Give back the entries that follow exactly as written. Any picture gets left out.
──────── Task inputs ────────
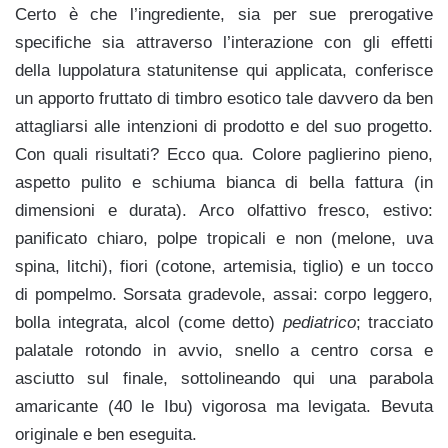
Certo è che l’ingrediente, sia per sue prerogative
specifiche sia attraverso l’interazione con gli effetti
della luppolatura statunitense qui applicata, conferisce
un apporto fruttato di timbro esotico tale davvero da ben
attagliarsi alle intenzioni di prodotto e del suo progetto.
Con quali risultati? Ecco qua. Colore paglierino pieno,
aspetto pulito e schiuma bianca di bella fattura (in
dimensioni e durata). Arco olfattivo fresco, estivo:
panificato chiaro, polpe tropicali e non (melone, uva
spina, litchi), fiori (cotone, artemisia, tiglio) e un tocco
di pompelmo. Sorsata gradevole, assai: corpo leggero,
bolla integrata, alcol (come detto)
pediatrico
; tracciato
palatale rotondo in avvio, snello a centro corsa e
asciutto sul finale, sottolineando qui una parabola
amaricante (40 le Ibu) vigorosa ma levigata. Bevuta
originale e ben eseguita.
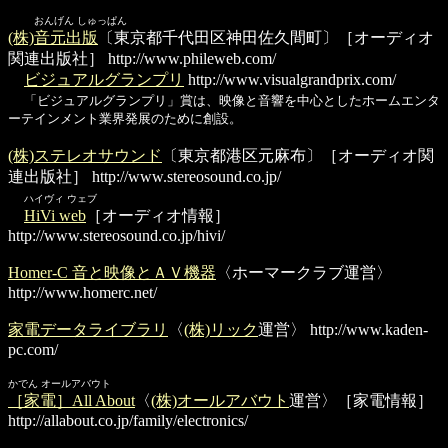
おんげん しゅっぱん
(株)音元出版
〔東京都千代田区神田佐久間町〕［オーディオ
関連出版社］
http://www.phileweb.com/
ビジュアルグランプリ
http://www.visualgrandprix.com/
「ビジュアルグランプリ」賞は、映像と音響を中心としたホームエンタ
ーテインメント業界発展のために創設。
(株)ステレオサウンド
〔東京都港区元麻布〕［オーディオ関
連出版社］
http://www.stereosound.co.jp/
ハイヴィ ウェブ
HiVi web
［オーディオ情報］
http://www.stereosound.co.jp/hivi/
Homer-C 音と映像とＡＶ機器
〈ホーマークラブ運営〉
http://www.homerc.net/
家電データライブラリ
〈
(株)リック
運営〉
http://www.kaden-
pc.com/
かでん オールアバウト
［家電］All About
〈
(株)オールアバウト
運営〉［家電情報］
http://allabout.co.jp/family/electronics/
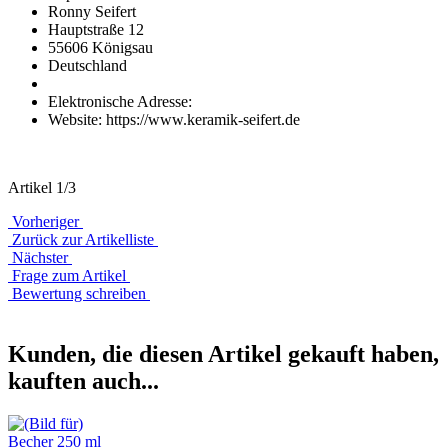
Ronny Seifert
Hauptstraße 12
55606 Königsau
Deutschland
Elektronische Adresse:
Website: https://www.keramik-seifert.de
Artikel 1/3
Vorheriger
Zurück zur Artikelliste
Nächster
Frage zum Artikel
Bewertung schreiben
Kunden, die diesen Artikel gekauft haben,
kauften auch...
────────
Task answer:
Certo è che l’ingrediente, sia per sue prerogative
specifiche sia attraverso l’interazione con gli effetti
della luppolatura statunitense qui applicata, conferisce
un apporto fruttato di timbro esotico tale davvero da ben
attagliarsi alle intenzioni di prodotto e del suo progetto.
Con quali risultati? Ecco qua. Colore paglierino pieno,
aspetto pulito e schiuma bianca di bella fattura (in
dimensioni e durata). Arco olfattivo fresco, estivo:
panificato chiaro, polpe tropicali e non (melone, uva
spina, litchi), fiori (cotone, artemisia, tiglio) e un tocco
di pompelmo. Sorsata gradevole, assai: corpo leggero,
bolla integrata, alcol (come detto)
pediatrico
; tracciato
palatale rotondo in avvio, snello a centro corsa e
asciutto sul finale, sottolineando qui una parabola
amaricante (40 le Ibu) vigorosa ma levigata. Bevuta
originale e ben eseguita.
おんげん しゅっぱん
(株)音元出版
〔東京都千代田区神田佐久間町〕［オーディオ
関連出版社］
http://www.phileweb.com/
ビジュアルグランプリ
http://www.visualgrandprix.com/
「ビジュアルグランプリ」賞は、映像と音響を中心としたホームエンタ
ーテインメント業界発展のために創設。
(株)ステレオサウンド
〔東京都港区元麻布〕［オーディオ関
連出版社］
http://www.stereosound.co.jp/
ハイヴィ ウェブ
HiVi web
［オーディオ情報］
http://www.stereosound.co.jp/hivi/
Homer-C 音と映像とＡＶ機器
〈ホーマークラブ運営〉
http://www.homerc.net/
家電データライブラリ
〈
(株)リック
運営〉
http://www.kaden-
pc.com/
かでん オールアバウト
［家電］All About
〈
(株)オールアバウト
運営〉［家電情報］
http://allabout.co.jp/family/electronics/
Ronny Seifert
Hauptstraße 12
55606 Königsau
Deutschland
Elektronische Adresse:
Website: https://www.keramik-seifert.de
Artikel 1/3
Vorheriger
Zurück zur Artikelliste
Nächster
Frage zum Artikel
Bewertung schreiben
Kunden, die diesen Artikel gekauft haben,
kauften auch...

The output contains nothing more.